For some of our workforce, COVID-19 has caused symptoms that have lasted for weeks or months after the initial infection. This is referred to in this guidance as “post-COVID-19 syndrome”, but also applies to employees who have been diagnosed in accordance with the NICE clinical definitions (above). Post-COVID-19 Syndrome is used to describe four weeks (or more) of continuing symptoms and an individual’s personal difficulty to perform their normal activities, routine and occupation. Typically, post-COVID-19 syndrome include persistent fatigue, shortness of breath, brain fog (cognitive challenges), insomnia, dizziness, depression, anxiety (and a range of other symptoms which can be found on the Public Health Wales website). Post-COVID-19 syndrome is more common within our society than we would expect, with The Office for National Statistics estimating that one in five people have symptoms after five weeks and one in ten experiencing symptoms for 12 weeks or longer.
While recovery from post-COVID-19 syndrome can be slow, treatments are improving as more is known about the illness and many people improve, albeit in some cases, over a prolonged period. An employee may have concerns about the prospect of returning to work after having time off with post-COVID-19 syndrome (particularly if they have still not fully recovered) and may require additional support from their manager and organisation.

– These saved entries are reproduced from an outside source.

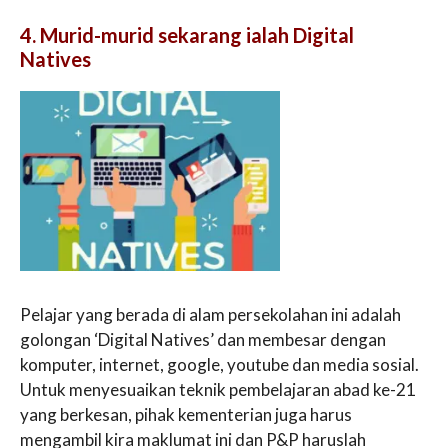
4. Murid-murid sekarang ialah Digital
Natives
Pelajar yang berada di alam persekolahan ini adalah
golongan ‘Digital Natives’ dan membesar dengan
komputer, internet, google, youtube dan media sosial.
Untuk menyesuaikan teknik pembelajaran abad ke-21
yang berkesan, pihak kementerian juga harus
mengambil kira maklumat ini dan P&P haruslah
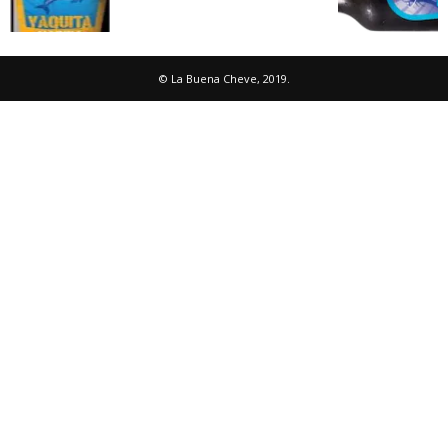
© La Buena Cheve, 2019.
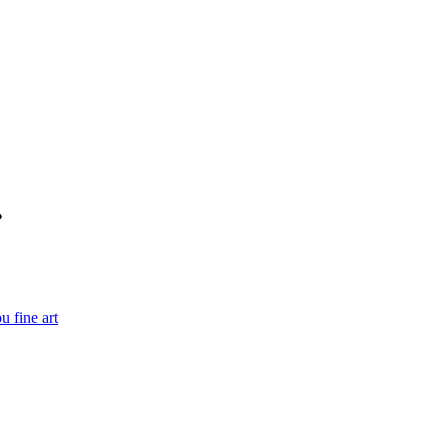
u fine art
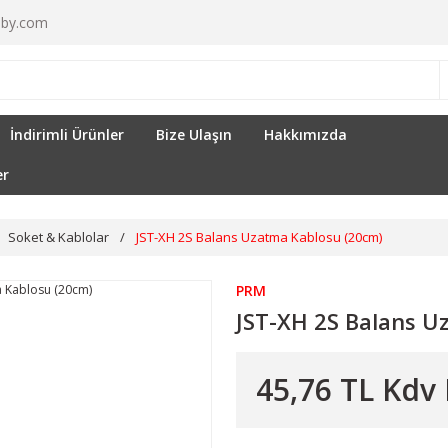
by.com
İndirimli Ürünler
Bize Ulaşın
Hakkımızda
er
Soket & Kablolar
JST-XH 2S Balans Uzatma Kablosu (20cm)
PRM
JST-XH 2S Balans U
45,76 TL Kdv 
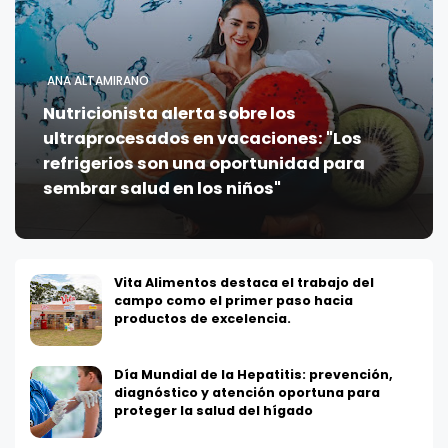
ANA ALTAMIRANO
Nutricionista alerta sobre los
ultraprocesados en vacaciones: "Los
refrigerios son una oportunidad para
sembrar salud en los niños"
Vita Alimentos destaca el trabajo del
campo como el primer paso hacia
productos de excelencia.
Día Mundial de la Hepatitis: prevención,
diagnóstico y atención oportuna para
proteger la salud del hígado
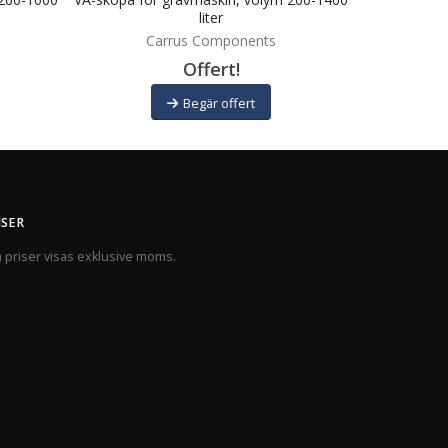
liter
Carrus Components
Offert!
Begär offert
ISER
a priser visas exklusive moms.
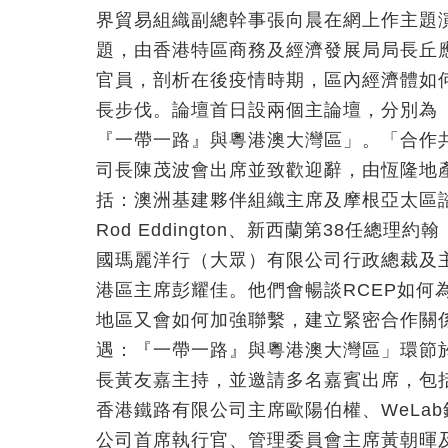
界貿易組織副總幹事張向晨在網上作主題
題，由香港特區商務及經濟發展局局長丘
官員，剖析在後疫情時期，區內經濟體如
長步伐。論壇首日設兩個主論壇，分別為
『一帶一路』與粵港澳大灣區」。「合作
司長陳茂波會出席並致歡迎辭，由恆隆地
括：澳洲基建夥伴組織主席及摩根亞太區諮
Rod Eddington、新西蘭第38任總理
國瑪麗洋行（大眾）有限公司行政總裁及
港區主席彭耀佳。他們會暢談RCEP如何
地區又會如何加強聯繫，建立緊密合作關
遇：『一帶一路』與粵港澳大灣區」環節
長黃友嘉主持，並邀請多名嘉賓出席，包
香港鐵路有限公司主席歐陽伯權、WeLa
公司首席執行官、管理委員會主席黃朝暉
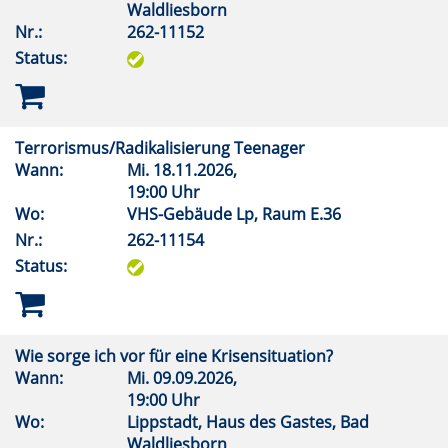
Waldliesborn
Nr.:
262-11152
Status:
Terrorismus/Radikalisierung Teenager
Wann:
Mi.
18.11.2026,
19:00 Uhr
Wo:
VHS-Gebäude Lp, Raum E.36
Nr.:
262-11154
Status:
Wie sorge ich vor für eine Krisensituation?
Wann:
Mi.
09.09.2026,
19:00 Uhr
Wo:
Lippstadt, Haus des Gastes, Bad
Waldliesborn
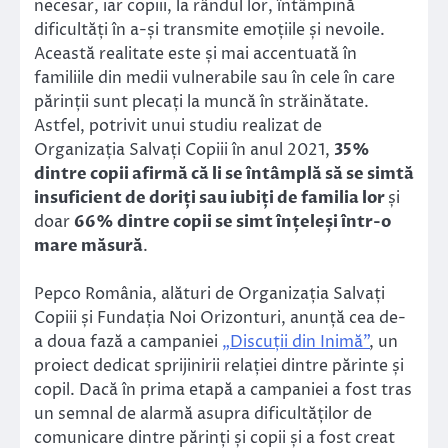
necesar, iar copiii, la rândul lor, întâmpină
dificultăți în a-și transmite emoțiile și nevoile.
Această realitate este și mai accentuată în
familiile din medii vulnerabile sau în cele în care
părinții sunt plecați la muncă în străinătate.
Astfel, potrivit unui studiu realizat de
Organizația Salvați Copiii în anul 2021,
35%
dintre copii afirmă că li se întâmplă să se simtă
insuficient de doriți sau iubiți de familia lor
și
doar
66% dintre copii se simt înțeleși într-o
mare măsură
.
Pepco România, alături de Organizația Salvați
Copiii și Fundația Noi Orizonturi, anunță cea de-
a doua fază a campaniei
„Discuții din Inimă”
, un
proiect dedicat sprijinirii relației dintre părinte și
copil. Dacă în prima etapă a campaniei a fost tras
un semnal de alarmă asupra dificultăților de
comunicare dintre părinți și copii și a fost creat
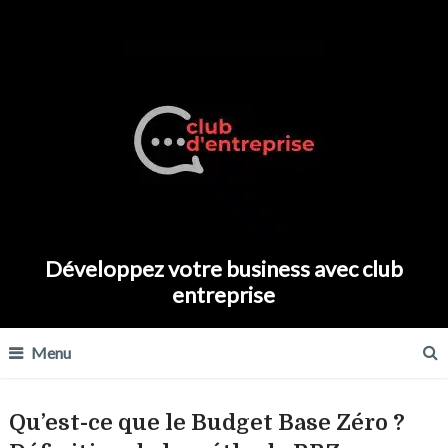
Développez votre business avec club
entreprise
Menu
Qu’est-ce que le Budget Base Zéro ?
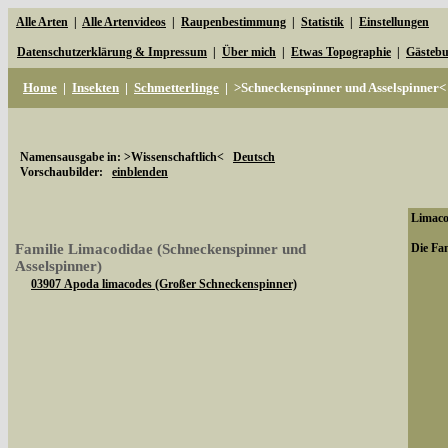
Alle Arten
|
Alle Artenvideos
|
Raupenbestimmung
|
Statistik
|
Einstellungen
Datenschutzerklärung & Impressum
|
Über mich
|
Etwas Topographie
|
Gästeb
Home
|
Insekten
|
Schmetterlinge
|
>Schneckenspinner und Asselspinner<
Namensausgabe in: >Wissenschaftlich<
Deutsch
Vorschaubilder:
einblenden
Limacod
Familie Limacodidae (Schneckenspinner und
Die Fam
Asselspinner)
03907 Apoda limacodes (Großer Schneckenspinner)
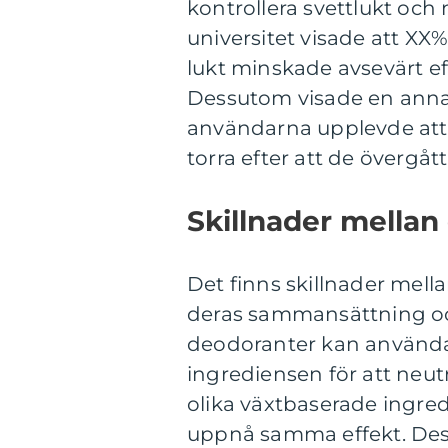
kontrollera svettlukt och 
universitet visade att X
lukt minskade avsevärt eft
Dessutom visade en anna
användarna upplevde att 
torra efter att de övergåt
Skillnader mellan
Det finns skillnader mell
deras sammansättning och
deodoranter kan använd
ingrediensen för att neut
olika växtbaserade ingred
uppnå samma effekt. Des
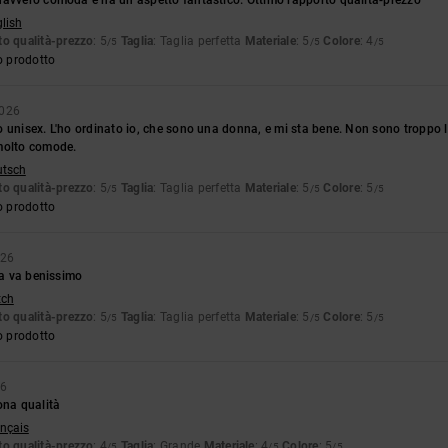
glish
o qualità-prezzo
: 5
Taglia
: Taglia perfetta
Materiale
: 5
Colore
: 4
/5
/5
/5
o prodotto
2026
 unisex. L'ho ordinato io, che sono una donna, e mi sta bene. Non sono troppo 
molto comode.
utsch
o qualità-prezzo
: 5
Taglia
: Taglia perfetta
Materiale
: 5
Colore
: 5
/5
/5
/5
o prodotto
026
lia va benissimo
tch
o qualità-prezzo
: 5
Taglia
: Taglia perfetta
Materiale
: 5
Colore
: 5
/5
/5
/5
o prodotto
26
ona qualità
ançais
o qualità-prezzo
: 4
Taglia
: Grande
Materiale
: 4
Colore
: 5
/5
/5
/5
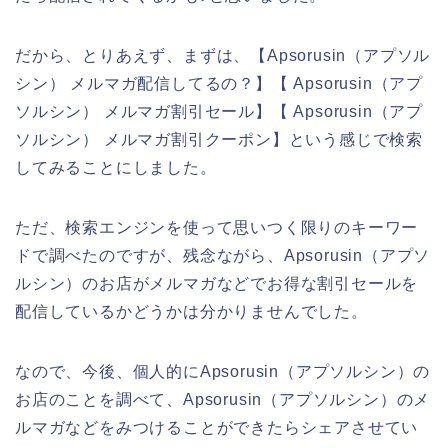
だから、とりあえず、まずは、【Apsorusin（アプソル
シン） メルマガ配信してるの？】【 Apsorusin（アプ
ソルシン） メルマガ割引セール】【 Apsorusin（アプ
ソルシン） メルマガ割引クーポン】という感じで検索
してみることにしました。
ただ、検索エンジンを使って思いつく限りのキーワー
ドで調べたのですが、残念ながら、Apsorusin（アプソ
ルシン）のお店がメルマガなどでお得な割引セールを
配信しているかどうかは分かりませんでした。
なので、今後、個人的にApsorusin（アプソルシン）の
お店のことを調べて、Apsorusin（アプソルシン）のメ
ルマガなどをみつけることができたらシェアさせてい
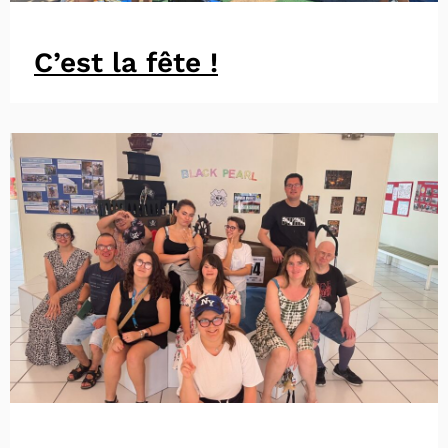
C’est la fête !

The purpose of this document is to provide guidance for managers and assist them in facilitating, enabling and supporting employees, who have had a post-COVID-19 syndrome diagnosis, to return to work where it is appropriate and safe to do so. This guidance is intended to compliment and sit alongside the All Wales Managing Attendance at Work (MAAW) Policy and the COVID-19 Frequently Asked Questions for Managers and Employees and reflect their overarching principles:
- managers will be supported to manage during this period in the decisions which they make;
- managers are encouraged to make proportionate judgements as the specific circumstances present themselves and in making these decisions, to follow appropriate assessment of risk;
- the primary responsibility for the management of workforce related situations rests with individual managers. The rationale for this approach is that managers should “know their employees” and be familiar with the issues, individual circumstances and needs of their 2 employees; managers in “knowing their employee”, and having discussed and understood the individual’s needs and circumstances have discretion to determine an appropriate way forward, e.g. whether working from home can be accommodated or being deployed to another area would help with returning to the workplace, they should consider the appropriateness of the decision for that particular individual against the demands of the service;
- the health and wellbeing of employees and patients is of paramount importance.
Organisations are expected to promote awareness of this guidance amongst employees and managers and ensure the agreed approaches set out are applied consistently across organisations.
This guidance has been developed by the Managing Attendance at Work Project Group, in partnership, and will be updated to reflect emerging research around post-COVID-19 syndrome.